The last thing Przybyla remembers was doing the “bunny hop” exercise and waking up in the hospital, she said Monday.
What she can’t remember is a story of quick thinking and solidarity: The class instructor called for Noah, a fellow classmate moved Przybyla to her back so she wasn’t face down in the pool and then the teen quickly pulled her from the water. He laid her on a side and checked her vital signs.
“She was really blue, so I asked for towels because it was cold,” Noah said. “I kept calm and remembered my training.”
Others called for paramedics and cleared a path by pushing pool chairs aside when they arrived to take her to Twin Cities Community Hospital in Templeton.
“It was a big team effort. I don’t want to take sole responsibility for everything that went on.

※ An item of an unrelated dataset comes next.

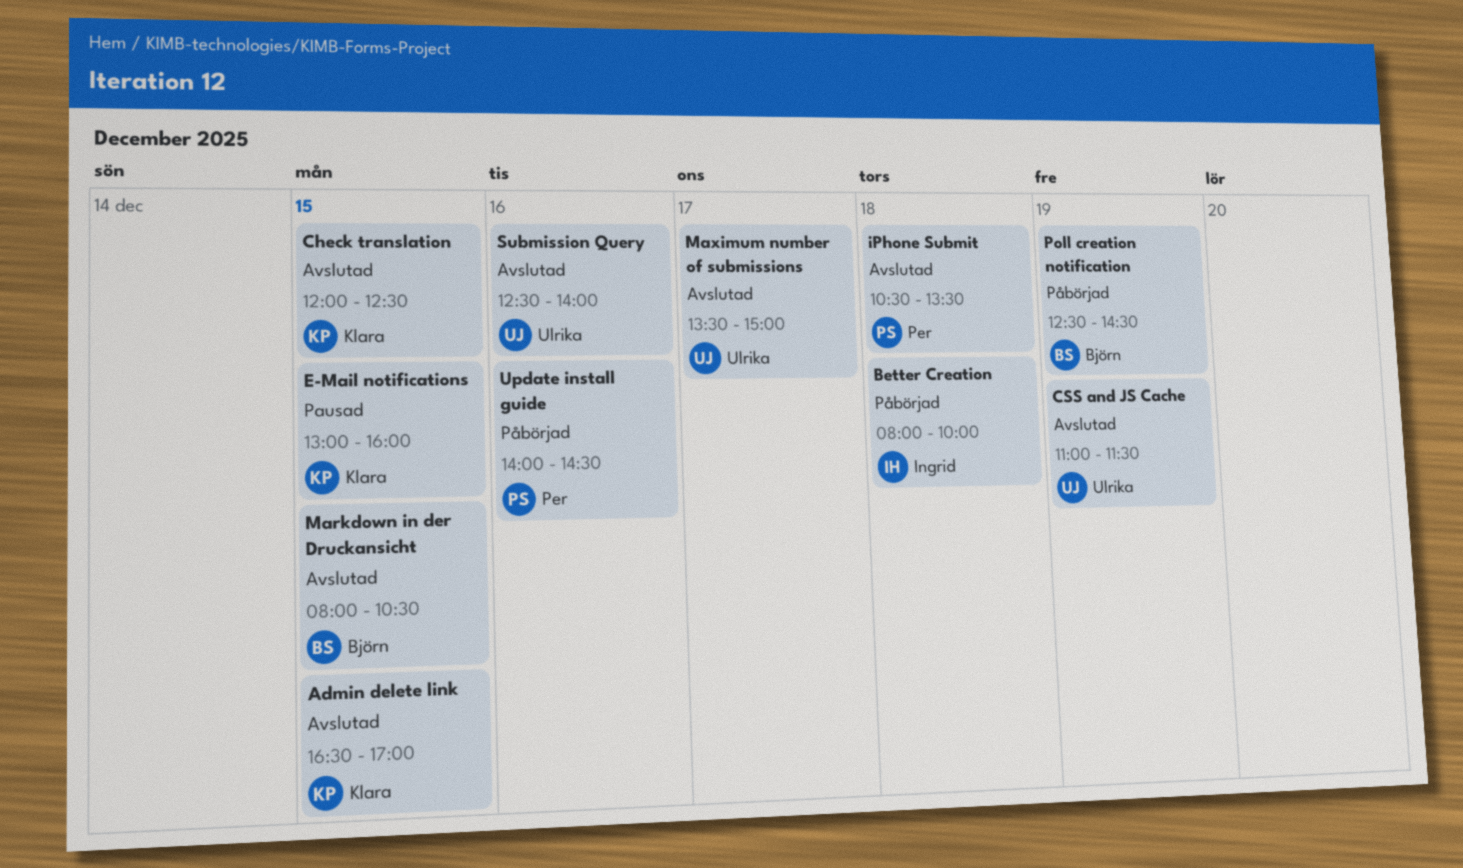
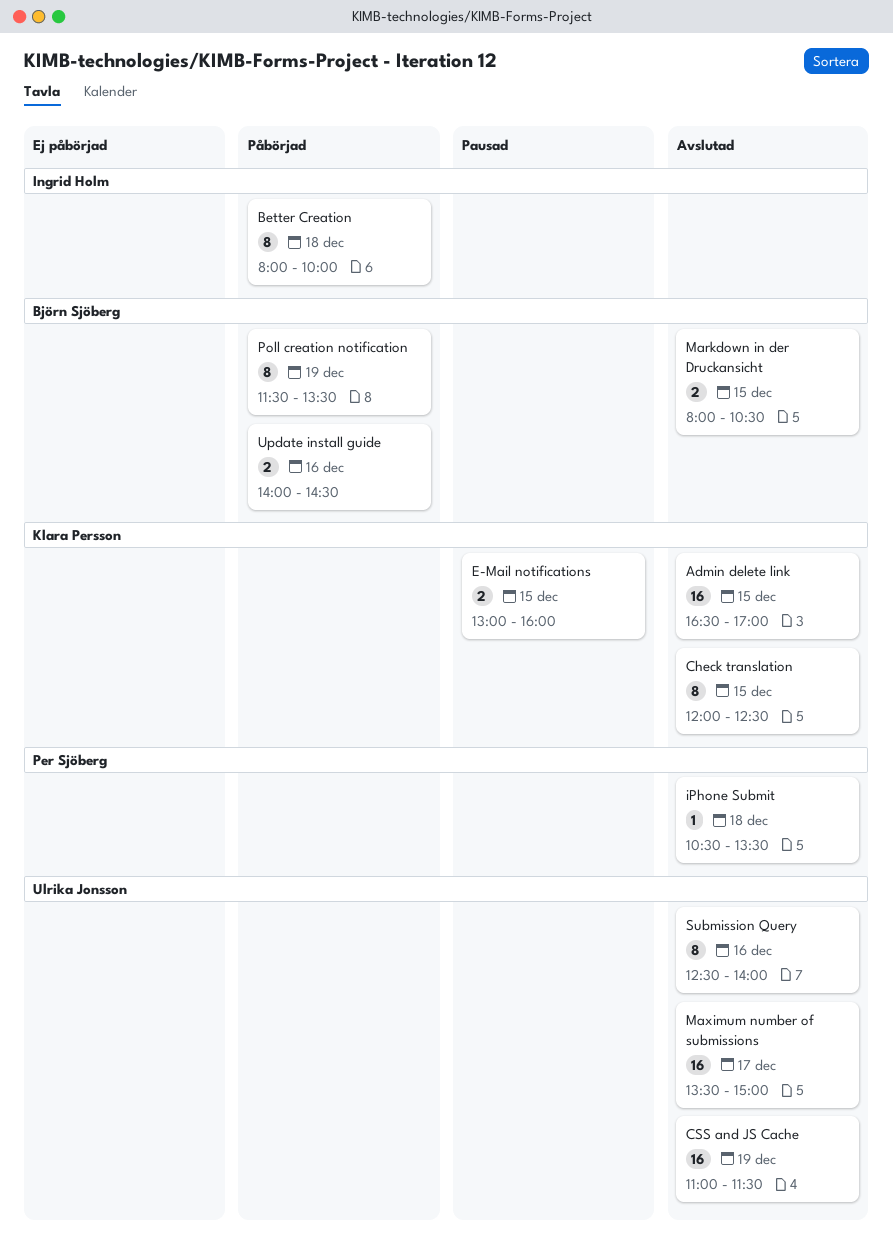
Poll creation notification, begins: 12:30 -> 11:30
Poll creation notification, ends: 14:30 -> 13:30
Update install guide, owner: Per Sjöberg -> Björn Sjöberg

Everyone had their part,” Noah said.
The teen’s father said his son was just doing his job.
“He’s not big-headed about it. He’s just glad he was there,” Greg Erwin said. “I felt proud.”
On Monday, Przybyla said she is recovering and filled with gratitude for everyone involved.
“I thank Noah for his quickness, she said. “And Vicki, too. They were on the ball.”
Blackburn said Noah did everything right as she coached him through his “first save.”
“It’s a pretty traumatic thing,” Blackburn said. “He was very calm, very professional. He’s a wonderful kid.”
Przybyla, who has been drawn to the water for most of her life, said she couldn’t wait until her doctor allows her to return to the pool in the coming weeks.
“I already miss it,” she said, being away a mere five days.
Her seizure was linked to a brain tumor that was removed about three years ago, she said. It was the first time she’d experienced a seizure, but she has since learned that it’s more likely to happen when she’s tired or too warm.
But that won’t keep her from the water.
“You get so used to going,” she said of her attraction to the pool. “I used to go day and night, and now that I’m getting older, I go three nights a week.”
Noah said the pool has also been a place he looks forward to visiting.
“I like the ladies — they’re cool,” he said. “It’s like a new set of friends.”